作業指示: ポンプ設備の内視鏡診断についての本文から、「図6では、上記ポンプ装置の部」で始まり「に精度よく行うことができる。」で終わる部分を、一字も変えずに引用してください。

図6では、上記ポンプ装置の部品である上部主軸および水中軸受台のそれぞれについて、内視鏡画像と、設備Aから取り出された上記部品の写真とが示されている。
【0056】
図6を参照すると、作業員は、内視鏡画像に基づいて劣化度を判定するよりも、設備Aから取り出された上記部品を目視して劣化度を判定する方が、劣化度の精度を向上できることが明らかである。従って、適切な上記劣化度を、上記教師データとして利用することができるので、設備Aの診断をさらに精度よく行うことができる。
【0057】
また、設備A内の各部品は、金属製であることが多い。このため、内視鏡カメラ11に内蔵された照明デバイスからの光が上記部品の金属表面にて反射して、ハレーションが発生した撮影画像となる可能性がある。
【0058】
そこで、内視鏡カメラ11は、偏光フィルタを介して撮影を行ってもよい。この場合、上記内視鏡画像は、上記部品にて反射した偏光を抑制したものとなる。従って、精度の良好な上記劣化度の推定モデルを作成することができる。

提供記録:
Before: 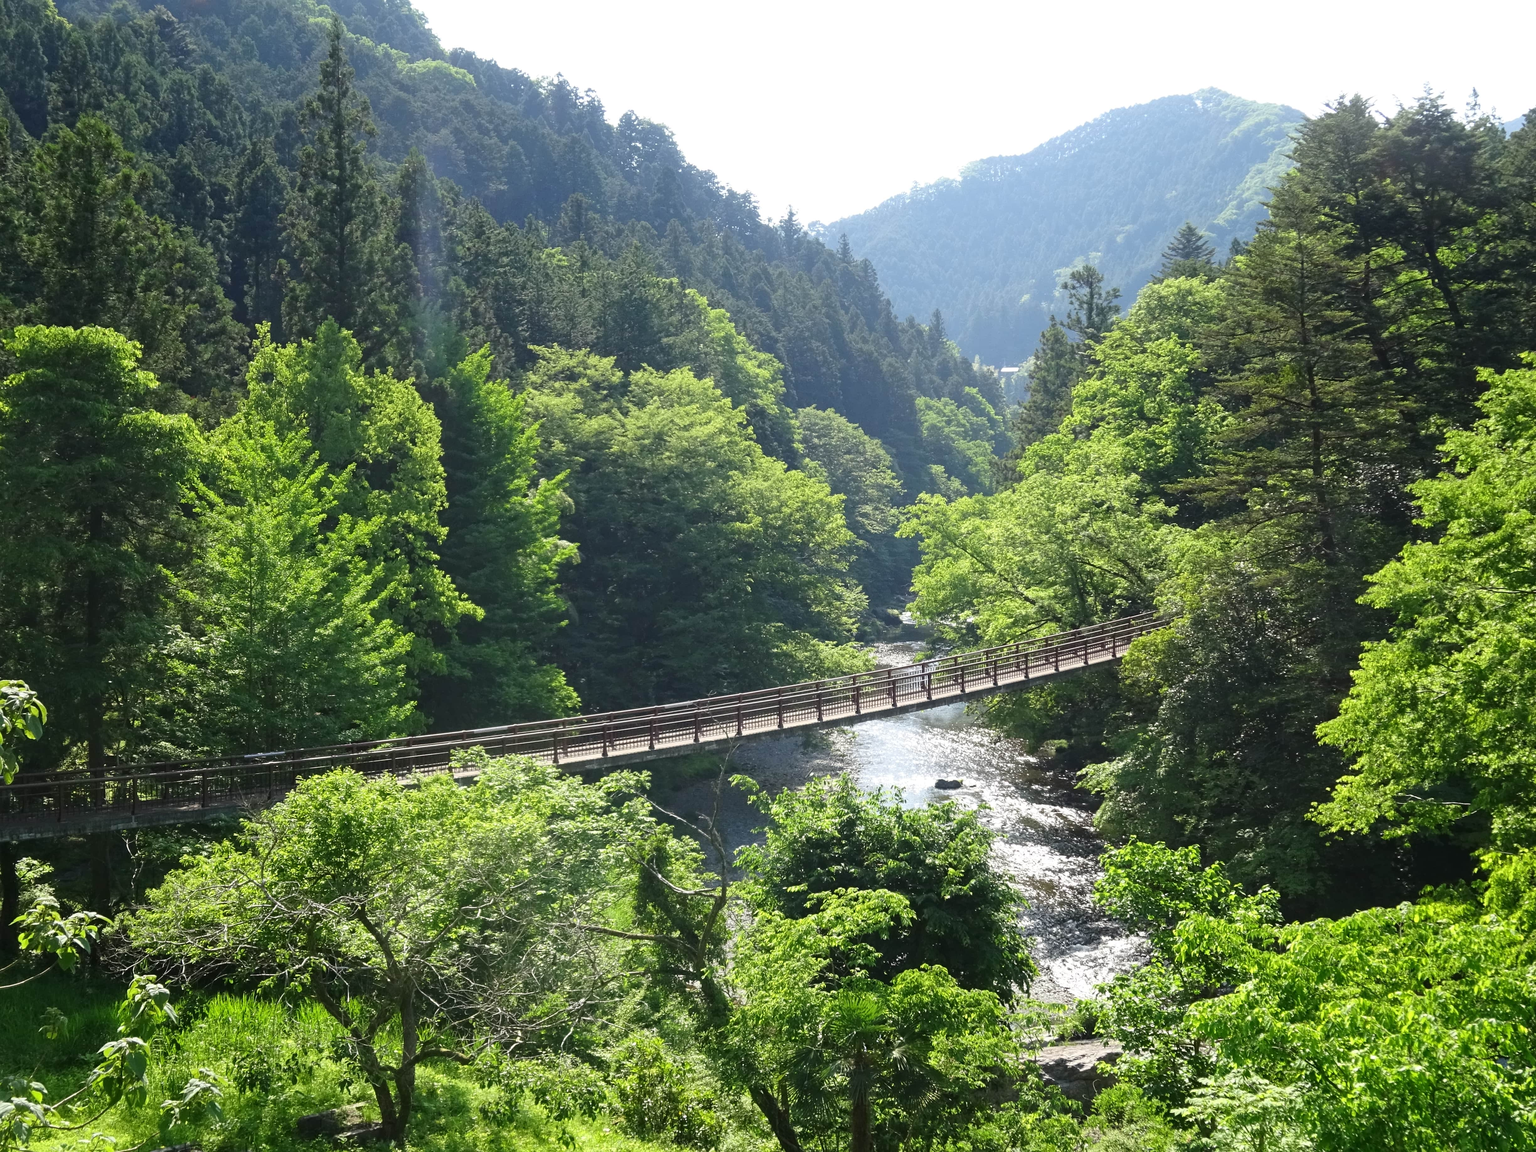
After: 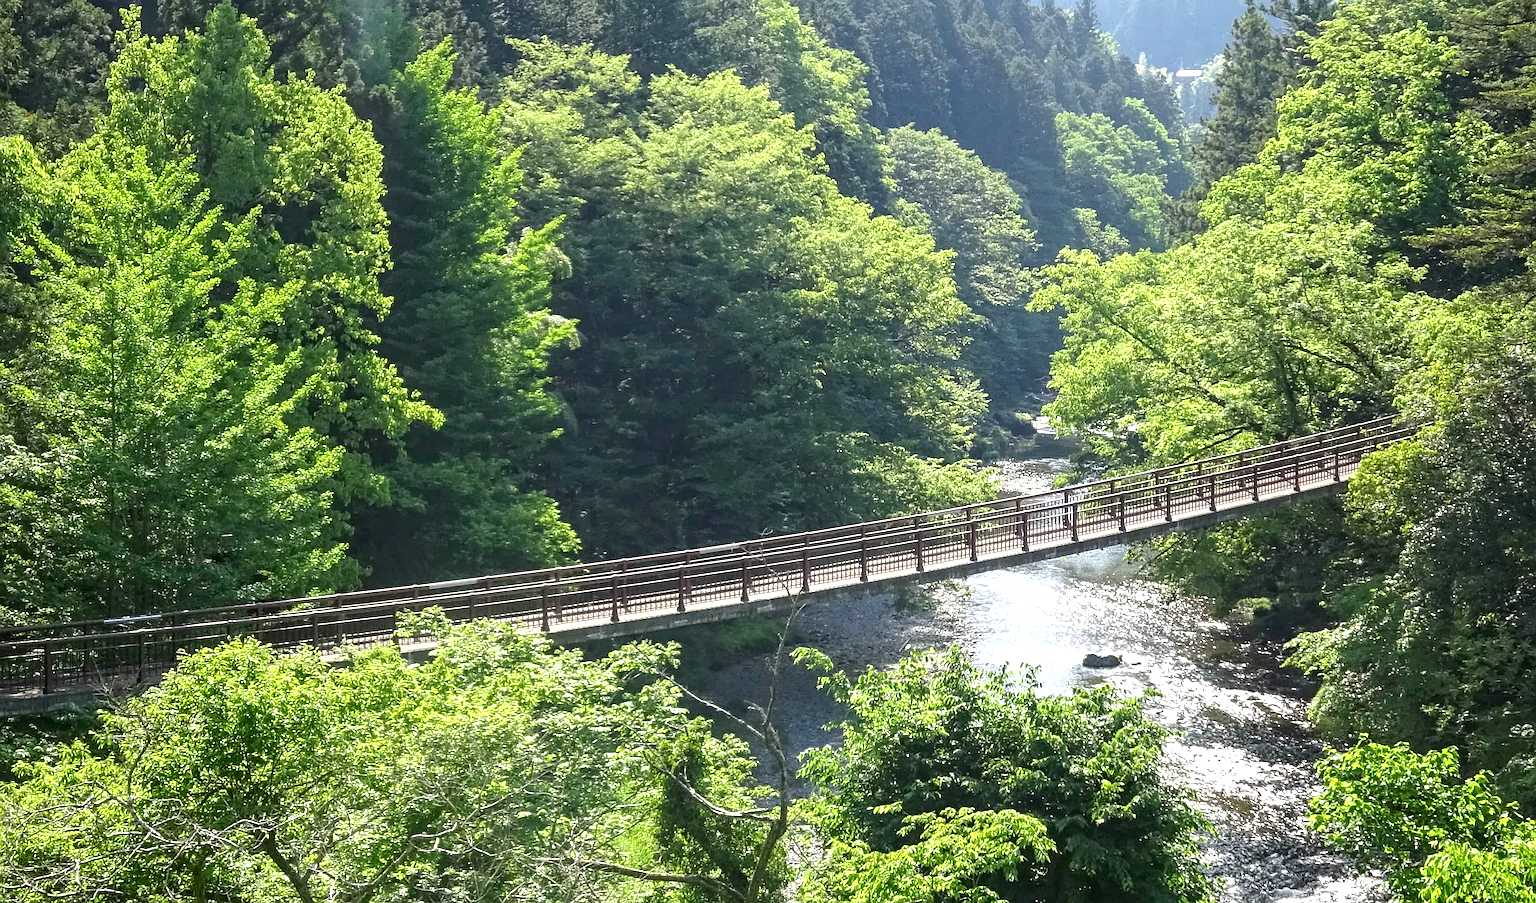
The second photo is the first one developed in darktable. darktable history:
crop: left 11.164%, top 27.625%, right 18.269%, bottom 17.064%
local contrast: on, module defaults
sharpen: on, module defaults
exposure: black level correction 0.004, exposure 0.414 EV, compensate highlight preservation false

* * *

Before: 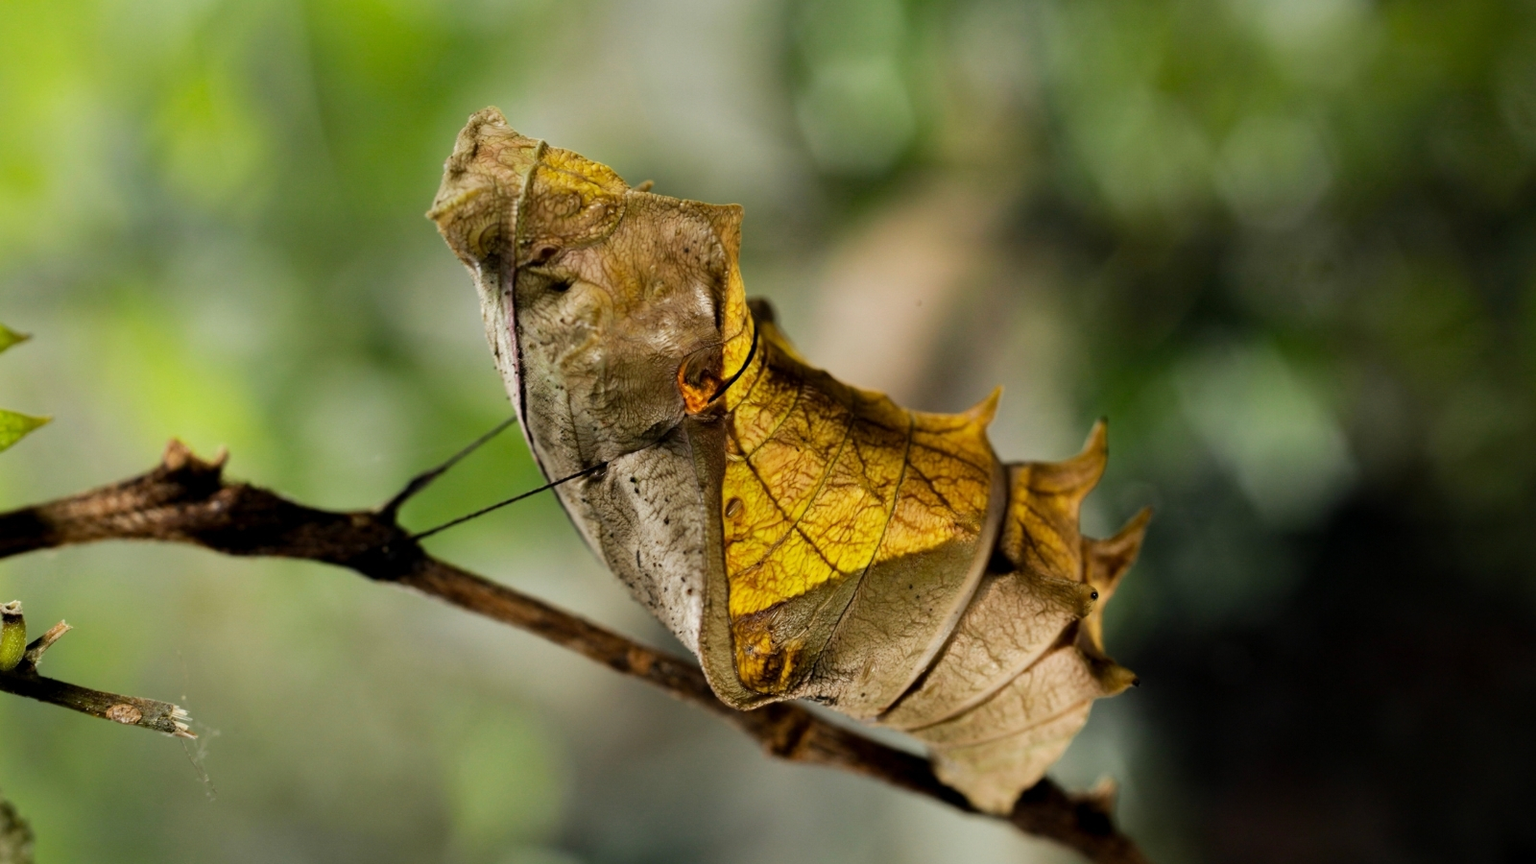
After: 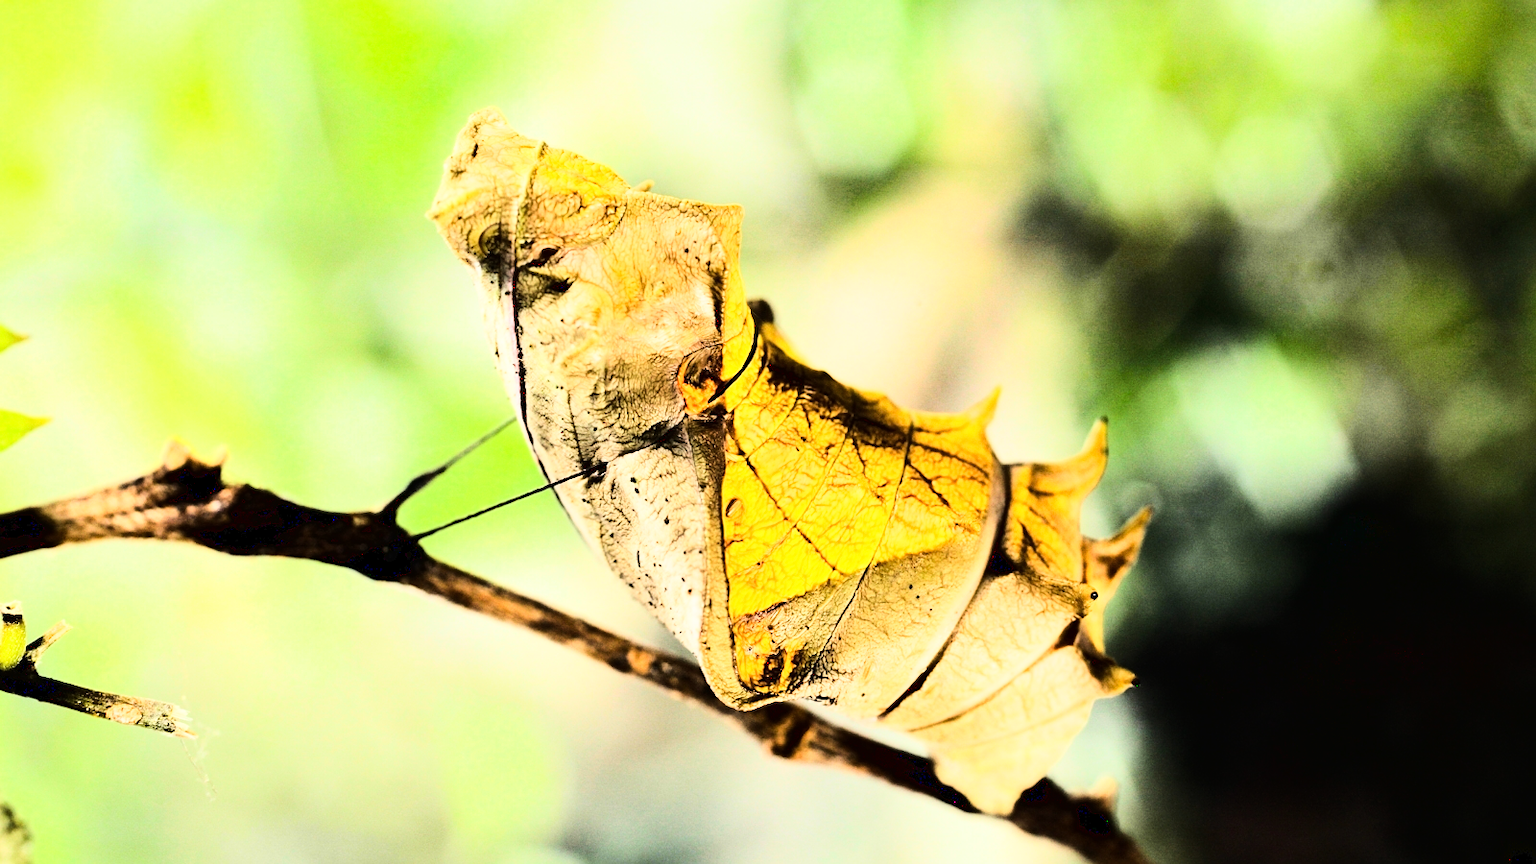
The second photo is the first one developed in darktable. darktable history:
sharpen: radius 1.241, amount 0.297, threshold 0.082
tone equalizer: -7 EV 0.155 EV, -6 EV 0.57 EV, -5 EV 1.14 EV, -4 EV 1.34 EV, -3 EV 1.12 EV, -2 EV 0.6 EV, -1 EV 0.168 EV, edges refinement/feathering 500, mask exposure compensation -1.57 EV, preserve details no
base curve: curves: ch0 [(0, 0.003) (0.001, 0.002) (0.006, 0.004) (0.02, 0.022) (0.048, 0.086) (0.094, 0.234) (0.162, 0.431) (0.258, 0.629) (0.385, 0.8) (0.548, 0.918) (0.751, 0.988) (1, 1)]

作業結果:
図6では、上記ポンプ装置の部品である上部主軸および水中軸受台のそれぞれについて、内視鏡画像と、設備Aから取り出された上記部品の写真とが示されている。
【0056】
図6を参照すると、作業員は、内視鏡画像に基づいて劣化度を判定するよりも、設備Aから取り出された上記部品を目視して劣化度を判定する方が、劣化度の精度を向上できることが明らかである。従って、適切な上記劣化度を、上記教師データとして利用することができるので、設備Aの診断をさらに精度よく行うことができる。